Activity ▸ Working from the entries that follow, retype each one without any alteration.
= = = =
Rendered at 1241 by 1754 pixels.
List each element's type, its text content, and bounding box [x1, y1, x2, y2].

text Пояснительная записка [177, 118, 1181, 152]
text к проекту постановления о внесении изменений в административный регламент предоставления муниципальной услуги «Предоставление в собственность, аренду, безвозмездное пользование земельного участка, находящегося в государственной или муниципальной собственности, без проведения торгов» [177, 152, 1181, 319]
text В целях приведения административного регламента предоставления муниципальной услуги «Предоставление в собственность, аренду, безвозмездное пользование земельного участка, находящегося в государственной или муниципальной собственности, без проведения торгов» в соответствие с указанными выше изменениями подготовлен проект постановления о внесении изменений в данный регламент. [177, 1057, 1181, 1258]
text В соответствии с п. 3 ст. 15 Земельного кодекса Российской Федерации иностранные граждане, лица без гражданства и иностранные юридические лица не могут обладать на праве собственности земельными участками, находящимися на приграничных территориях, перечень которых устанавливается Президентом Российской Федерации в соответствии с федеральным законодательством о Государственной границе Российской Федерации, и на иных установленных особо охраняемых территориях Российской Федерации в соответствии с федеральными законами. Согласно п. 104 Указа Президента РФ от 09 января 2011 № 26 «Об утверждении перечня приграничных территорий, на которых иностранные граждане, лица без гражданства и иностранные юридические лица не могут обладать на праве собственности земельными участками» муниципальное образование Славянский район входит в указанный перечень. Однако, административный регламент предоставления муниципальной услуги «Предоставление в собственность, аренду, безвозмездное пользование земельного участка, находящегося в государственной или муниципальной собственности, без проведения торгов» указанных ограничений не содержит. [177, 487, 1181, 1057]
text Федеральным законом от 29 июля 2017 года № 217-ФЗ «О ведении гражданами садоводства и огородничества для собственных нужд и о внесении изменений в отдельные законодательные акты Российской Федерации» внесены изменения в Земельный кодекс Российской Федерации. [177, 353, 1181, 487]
= = = =
Expected answer ▸
Rendered at 1241 by 1754 pixels.
List each element's type, its text content, and bounding box [x1, y1, x2, y2].

text Пояснительная записка [177, 118, 1181, 152]
text к проекту постановления о внесении изменений в административный регламент предоставления муниципальной услуги «Предоставление в собственность, аренду, безвозмездное пользование земельного участка, находящегося в государственной или муниципальной собственности, без проведения торгов» [177, 152, 1181, 319]
text В целях приведения административного регламента предоставления муниципальной услуги «Предоставление в собственность, аренду, безвозмездное пользование земельного участка, находящегося в государственной или муниципальной собственности, без проведения торгов» в соответствие с указанными выше изменениями подготовлен проект постановления о внесении изменений в данный регламент. [177, 1057, 1181, 1258]
text В соответствии с п. 3 ст. 15 Земельного кодекса Российской Федерации иностранные граждане, лица без гражданства и иностранные юридические лица не могут обладать на праве собственности земельными участками, находящимися на приграничных территориях, перечень которых устанавливается Президентом Российской Федерации в соответствии с федеральным законодательством о Государственной границе Российской Федерации, и на иных установленных особо охраняемых территориях Российской Федерации в соответствии с федеральными законами. Согласно п. 104 Указа Президента РФ от 09 января 2011 № 26 «Об утверждении перечня приграничных территорий, на которых иностранные граждане, лица без гражданства и иностранные юридические лица не могут обладать на праве собственности земельными участками» муниципальное образование Славянский район входит в указанный перечень. Однако, административный регламент предоставления муниципальной услуги «Предоставление в собственность, аренду, безвозмездное пользование земельного участка, находящегося в государственной или муниципальной собственности, без проведения торгов» указанных ограничений не содержит. [177, 487, 1181, 1057]
text Федеральным законом от 29 июля 2017 года № 217-ФЗ «О ведении гражданами садоводства и огородничества для собственных нужд и о внесении изменений в отдельные законодательные акты Российской Федерации» внесены изменения в Земельный кодекс Российской Федерации. [177, 353, 1181, 487]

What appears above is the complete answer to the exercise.